Copy every line of the entries that includes the word "Left".

================================

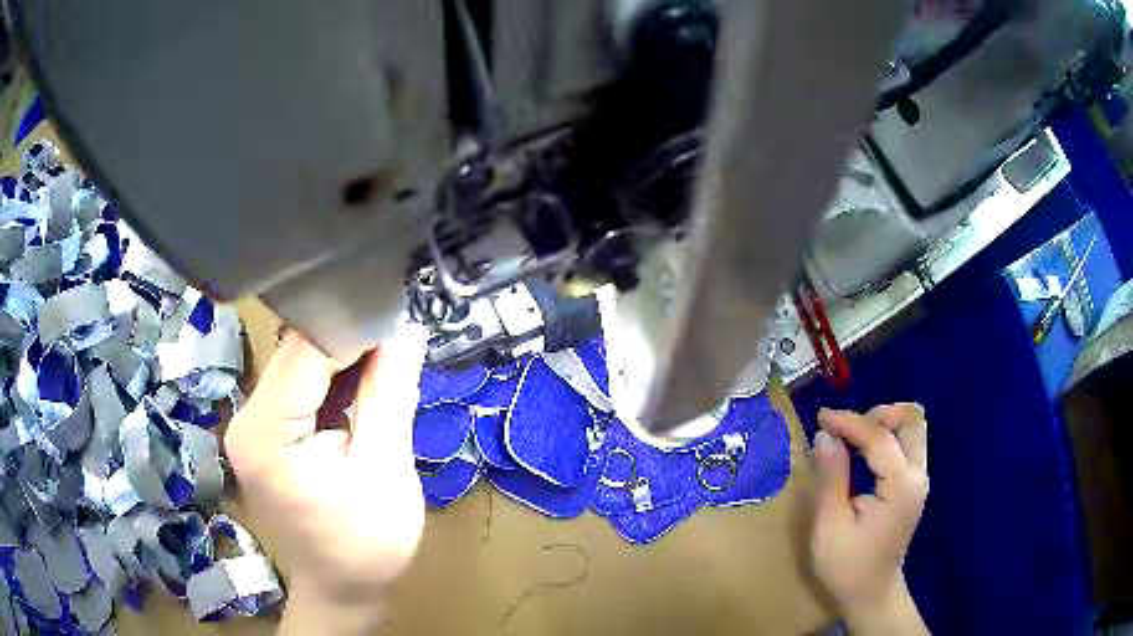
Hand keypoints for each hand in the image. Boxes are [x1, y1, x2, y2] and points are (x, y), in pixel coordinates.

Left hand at [224, 323, 428, 632]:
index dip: (354, 330)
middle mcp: (246, 419)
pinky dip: (331, 383)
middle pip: (297, 354)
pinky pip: (298, 388)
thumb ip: (389, 395)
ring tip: (387, 366)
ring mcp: (250, 426)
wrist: (341, 589)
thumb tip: (406, 330)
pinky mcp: (263, 434)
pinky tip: (361, 390)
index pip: (306, 350)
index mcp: (266, 432)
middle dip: (350, 344)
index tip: (398, 324)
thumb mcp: (386, 470)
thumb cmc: (366, 543)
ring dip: (343, 363)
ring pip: (299, 366)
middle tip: (400, 345)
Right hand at [811, 404, 929, 634]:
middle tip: (846, 428)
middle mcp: (918, 476)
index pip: (879, 436)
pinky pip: (907, 443)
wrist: (871, 594)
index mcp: (900, 487)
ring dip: (884, 423)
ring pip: (913, 427)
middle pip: (912, 418)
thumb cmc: (847, 567)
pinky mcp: (914, 484)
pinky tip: (862, 453)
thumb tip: (825, 434)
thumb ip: (831, 477)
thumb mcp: (830, 526)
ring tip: (852, 438)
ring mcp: (919, 479)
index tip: (821, 417)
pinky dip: (886, 437)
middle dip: (878, 414)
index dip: (849, 421)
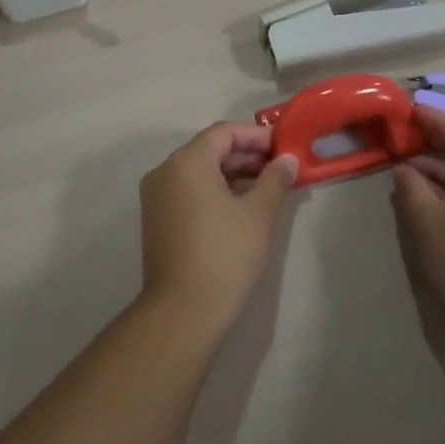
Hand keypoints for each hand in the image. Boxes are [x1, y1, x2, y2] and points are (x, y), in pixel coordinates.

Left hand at [138, 123, 299, 336]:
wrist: (183, 310)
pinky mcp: (156, 220)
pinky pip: (188, 192)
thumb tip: (288, 160)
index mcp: (187, 161)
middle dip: (245, 155)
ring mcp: (156, 197)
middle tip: (279, 168)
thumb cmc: (225, 254)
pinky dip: (214, 191)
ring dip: (231, 174)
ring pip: (199, 172)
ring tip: (266, 187)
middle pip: (209, 150)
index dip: (256, 136)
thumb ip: (275, 180)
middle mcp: (165, 171)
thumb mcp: (258, 214)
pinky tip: (240, 206)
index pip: (224, 132)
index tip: (283, 146)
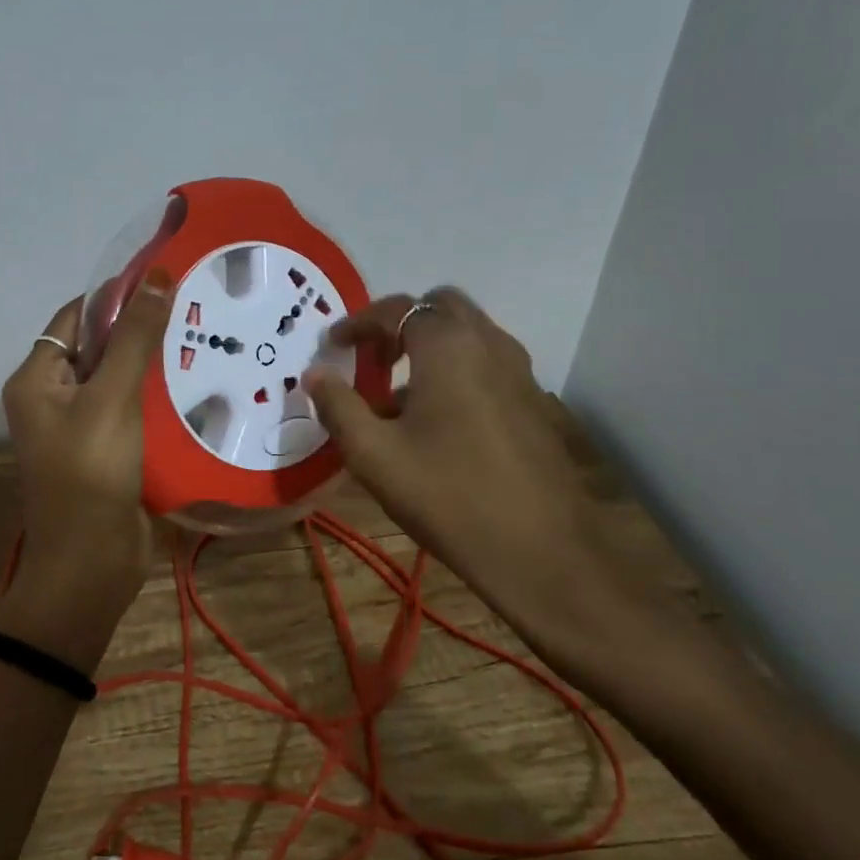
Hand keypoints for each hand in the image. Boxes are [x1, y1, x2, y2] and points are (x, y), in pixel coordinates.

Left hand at [0, 271, 173, 671]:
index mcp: (38, 378)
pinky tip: (195, 381)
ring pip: (118, 378)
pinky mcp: (107, 450)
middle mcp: (53, 397)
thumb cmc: (91, 473)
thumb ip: (134, 337)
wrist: (90, 566)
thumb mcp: (112, 397)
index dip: (116, 295)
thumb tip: (155, 275)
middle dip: (139, 328)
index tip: (164, 278)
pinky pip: (130, 409)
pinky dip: (156, 395)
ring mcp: (80, 426)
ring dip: (151, 361)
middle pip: (97, 346)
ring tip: (201, 336)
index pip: (76, 317)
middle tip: (192, 306)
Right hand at [305, 289, 641, 657]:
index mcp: (447, 347)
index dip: (358, 322)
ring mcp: (519, 372)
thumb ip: (338, 406)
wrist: (543, 553)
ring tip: (399, 394)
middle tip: (373, 358)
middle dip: (401, 323)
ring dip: (431, 346)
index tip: (333, 345)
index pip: (396, 309)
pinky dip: (458, 368)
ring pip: (469, 334)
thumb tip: (315, 374)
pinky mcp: (534, 402)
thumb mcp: (374, 455)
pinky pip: (488, 362)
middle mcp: (488, 344)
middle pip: (440, 307)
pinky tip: (439, 421)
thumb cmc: (448, 496)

================================

*RESPONSE AREA*
Left hand at [224, 323, 428, 632]:
Left hand at [138, 123, 299, 336]:
Left hand at [0, 271, 173, 671]:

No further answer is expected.